El amor, se sabe, será en todos los tiempos una tarea desorbitada. Todo lo que de los ñoños sabemos revelaría un personaje incoherente si no conociésemos el secreto de sus contrastes y de sus virajes. Es imposible figurárnoslo de otra manera que como a un jugador para quien la vida, bajo cualquiera de sus formas, no habrá sido nunca otra cosa que un vasto tablero donde desparrama las riquezas y los trucos de su inteligencia. Y dado que pertenece a la legión inconstante de los jugadores entusiastas que pretenden encerrar el azar entre sistemas y cálculos, toda su carrera se circunscribe a una serie de desastres sorprendentes.
Teniendo en cuenta los pocos actos que sería posible atribuirles con un grado ínfimo de certeza, podrían parecer intrigantes y cínicos, lábiles y sin escrúpulos, pero sus cartas y sus notas íntimas muestran a los ñoños como seres diferentes, para quienes el juego encarna el gran desafío, al punto que aplicaban con naturalidad métodos de especulador y estratega en la conducta de su propia vida. Parecen personas. Sin ellas y con quienes resultaría imposible vivir, no porque muestren un carácter despótico o ameno sino porque a todo el mundo causan la viva impresión que nos sobreviene al encuentro en mitad del bosque de una alimaña por demás extraña, que vale más y, al mismo tiempo, menos que el sucederse acostumbrado seguido por el resto de los seres que componen la vida.

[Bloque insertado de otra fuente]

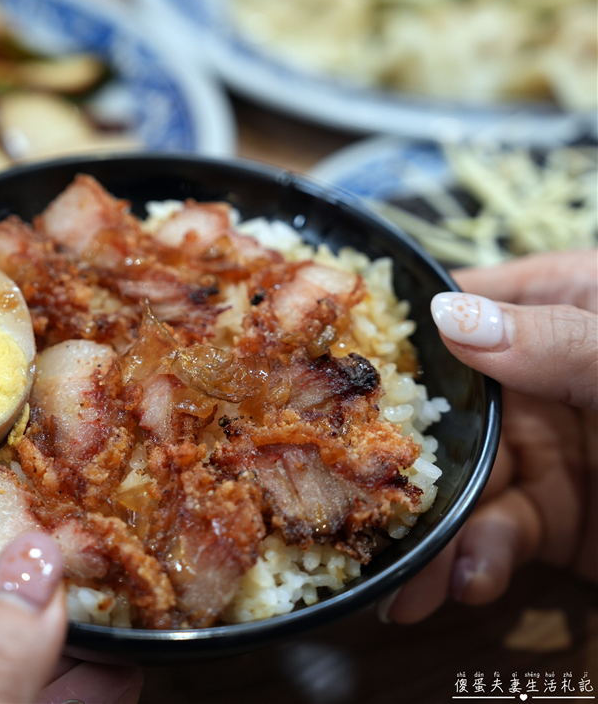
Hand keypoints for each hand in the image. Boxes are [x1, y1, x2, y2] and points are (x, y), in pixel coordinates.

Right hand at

Al desconfiar de los montajes habituales de la sentimentalidad pedestre, tienden a buscar otras representaciones que los ayuden a participar sus sentimientos. Con desvelos que nada tienen que envidiar a los glamorosos arrebatos pasionales de Ed Wood, escribía a su novia Roberto Arlt cartas soldadas en sus detalles más íntimos con piezas salidas del cajón de sastre de un ñoño aficionado a los impossibilia que condicionan el movimiento perpetuo y, por lo mismo, disponen el alma del escritor más ñoño del canon para captar los destellos y los chispazos nacidos de circuitos y electroimanes mal conectados.
Queridísima amiga, auténtica y querida amiga,
Por fin solo, para poder charlar con usted. Son las diez de la noche. Cuando me separé de usted fui al diario. Tuve que aguantarme un poema chirle que me leyó un amigo. Algo tan lamentable que no tuve el valor de decírselo. Luego me fui a casa. Charlé un poco con varias personas de la pensión, me contaron de un casamiento con unos líos. Yo escuchaba un poco en Babia. Pensaba en usted, aunque éste no es el término que debo emplear; en realidad seguía en su compañía. Me he apresurado a meterme en la cama y desde la cama escribo, con un codo sobre la almohada, la cara sobre una mano y un bulto de carillas...
compartiendo su cansancio por el fuego con el que ambos enfrentaban tempestades de arcos voltáicos y pulpos de ensueño moviéndose entre cubos de portland que amenazaban con derrumbarse como pesadas planchas de zinc.
(…)
Usted llama amistad a esta intercomuniocación. Yo la llamaría sensualidad perfecta. Escúcheme, querida, muy querida. La he tomado de las manos para que no hablara y me dejara hablar a mí. La sencualidad no es una fuerza que se traduce y manifiesta especialmente a través de los órganos sexuales. La sensualidad es una fuerza en sí, como la corriente eléctrica. Enciende una lámpara y calienta una plancha, y pone en marcha a los tranvías. Cuando nosotros, equlibradamente nos estamos comunicando con sagaz precisión hemos desviado la corriente de la plancha al ventilador. ¿Está claro? La prueba está en la fatiga corporal, "sobresaturación", a que nos referimos.